The meaning of church in the Bible
The word “church” in the Bible comes from the Greek word “ekklesia”.
Ekklesia is used to refer to an assembly, congregation, or called out people.
There’s a saying I’ve heard many Christians say:
“It’s about the people — not about the steeple!”
It’s true. The word ekklesia is referring more to the people than it is to the building we attend.
So, the building isn’t important, it’s about the people. We don’t go to church per se, we are the church. Each believer makes up the church. We are a collective whole.
Do I have to go to church to be saved?
No, you don’t have to go to church to be saved. Our salvation isn’t based on what we do. Good works will not save us. What saves us is trusting and believing in Jesus.
However, that doesn’t mean you shouldn’t go to church. The church is there to encourage and motivate us in our walk of faith. There are many benefits to attending a local congregation.
The benefits of going to church
As a new believer, you might be wondering, “Why is it is important to go to church? What are the benefits?” There are some who believe watching a sermon and doing a bible study at home suffices. But the reality is this doesn’t compare to going to church.
There are many lifelong benefits associated with going to church.
#1 Spiritual Benefits
Going to church brings many spiritual benefits.
At a church, you’re under leadership. These leaders will learn who you are over time. This helps them know how to pray for you, encourage you, teach you, and challenge you in your faith.
You’re also more likely to experience fellowship at church. Finding like-minded believers who want to worship God with you is a blessing. These believers could turn into your closest and lifelong friends.
Of course, going to church also brings you closer to God (which is most important!). There have been numerous times where I’ve heard a message at church that was relevant to my life at the time. God was speaking to me through people at church.
#2 Mental Benefits
Going to church also brings mental benefits.

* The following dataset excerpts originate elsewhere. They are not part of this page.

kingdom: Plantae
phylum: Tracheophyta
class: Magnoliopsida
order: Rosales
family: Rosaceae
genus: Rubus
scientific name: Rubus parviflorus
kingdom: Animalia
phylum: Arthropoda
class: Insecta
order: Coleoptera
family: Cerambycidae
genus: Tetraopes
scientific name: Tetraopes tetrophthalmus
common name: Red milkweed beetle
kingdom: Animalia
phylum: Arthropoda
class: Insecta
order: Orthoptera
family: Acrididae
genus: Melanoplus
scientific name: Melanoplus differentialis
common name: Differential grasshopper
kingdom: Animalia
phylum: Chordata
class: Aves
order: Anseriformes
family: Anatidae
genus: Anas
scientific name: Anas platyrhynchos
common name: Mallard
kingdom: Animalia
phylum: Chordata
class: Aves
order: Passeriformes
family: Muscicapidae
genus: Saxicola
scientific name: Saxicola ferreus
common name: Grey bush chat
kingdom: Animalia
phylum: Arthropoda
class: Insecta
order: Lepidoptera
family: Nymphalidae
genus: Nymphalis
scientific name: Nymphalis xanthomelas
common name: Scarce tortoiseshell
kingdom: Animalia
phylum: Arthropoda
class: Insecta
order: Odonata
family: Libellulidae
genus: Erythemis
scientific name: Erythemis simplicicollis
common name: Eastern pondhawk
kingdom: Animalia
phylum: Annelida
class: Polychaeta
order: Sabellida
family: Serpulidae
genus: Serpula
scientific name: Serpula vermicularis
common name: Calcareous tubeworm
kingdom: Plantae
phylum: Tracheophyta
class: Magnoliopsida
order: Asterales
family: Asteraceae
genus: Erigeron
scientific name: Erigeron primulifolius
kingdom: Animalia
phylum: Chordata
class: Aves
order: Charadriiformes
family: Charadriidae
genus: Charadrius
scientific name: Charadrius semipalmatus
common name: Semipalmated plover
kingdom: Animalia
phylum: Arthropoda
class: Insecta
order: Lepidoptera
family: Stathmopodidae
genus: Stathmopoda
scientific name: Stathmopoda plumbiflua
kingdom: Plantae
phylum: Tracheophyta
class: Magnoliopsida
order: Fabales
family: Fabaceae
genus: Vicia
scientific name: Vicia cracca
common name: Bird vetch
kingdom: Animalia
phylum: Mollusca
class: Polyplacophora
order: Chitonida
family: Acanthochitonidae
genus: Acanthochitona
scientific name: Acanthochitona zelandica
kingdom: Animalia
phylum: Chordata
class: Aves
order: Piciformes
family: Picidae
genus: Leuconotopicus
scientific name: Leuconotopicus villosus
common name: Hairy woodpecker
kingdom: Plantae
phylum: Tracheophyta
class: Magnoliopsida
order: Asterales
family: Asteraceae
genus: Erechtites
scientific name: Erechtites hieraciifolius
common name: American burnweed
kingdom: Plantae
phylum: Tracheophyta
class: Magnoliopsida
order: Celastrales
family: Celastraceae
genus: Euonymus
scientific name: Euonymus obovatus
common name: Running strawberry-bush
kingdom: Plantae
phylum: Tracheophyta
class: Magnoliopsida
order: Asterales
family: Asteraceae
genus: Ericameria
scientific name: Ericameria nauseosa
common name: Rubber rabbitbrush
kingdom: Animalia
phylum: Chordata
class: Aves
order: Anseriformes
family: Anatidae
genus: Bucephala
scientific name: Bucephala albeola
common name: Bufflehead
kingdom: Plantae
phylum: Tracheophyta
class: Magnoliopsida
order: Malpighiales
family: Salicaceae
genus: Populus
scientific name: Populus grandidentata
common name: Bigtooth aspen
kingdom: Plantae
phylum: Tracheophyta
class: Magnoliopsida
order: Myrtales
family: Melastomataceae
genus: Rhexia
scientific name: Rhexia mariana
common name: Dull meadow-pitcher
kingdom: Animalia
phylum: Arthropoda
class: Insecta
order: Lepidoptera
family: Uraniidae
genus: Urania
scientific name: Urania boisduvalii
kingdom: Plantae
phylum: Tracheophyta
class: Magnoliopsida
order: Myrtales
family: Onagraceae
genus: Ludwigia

Depression, anxiety, and stress are lower in those who attend church versus those who don’t. According to AARP, “research links regular worship to lower rates of depression, among other health benefits”.
It makes sense. Going to church gives you a strong sense of community with like-minded people. You have the support of others as you go through life.
You also have the power of prayer on your side and a plethora of people to pray for you. God says, “where two or three gather in my name, there I am with them”.
#3 Physical Benefits
Surprisingly, going to church also brings physical benefits.
Those who go to church tend to be healthier than those who don’t.
Those who go to church are less likely to smoke, drink, and have unhealthy habits. They’re even more likely to live longer! According to AARP, “women who went to religious services more than once a week had a 33 percent lower risk of death than those who didn’t”.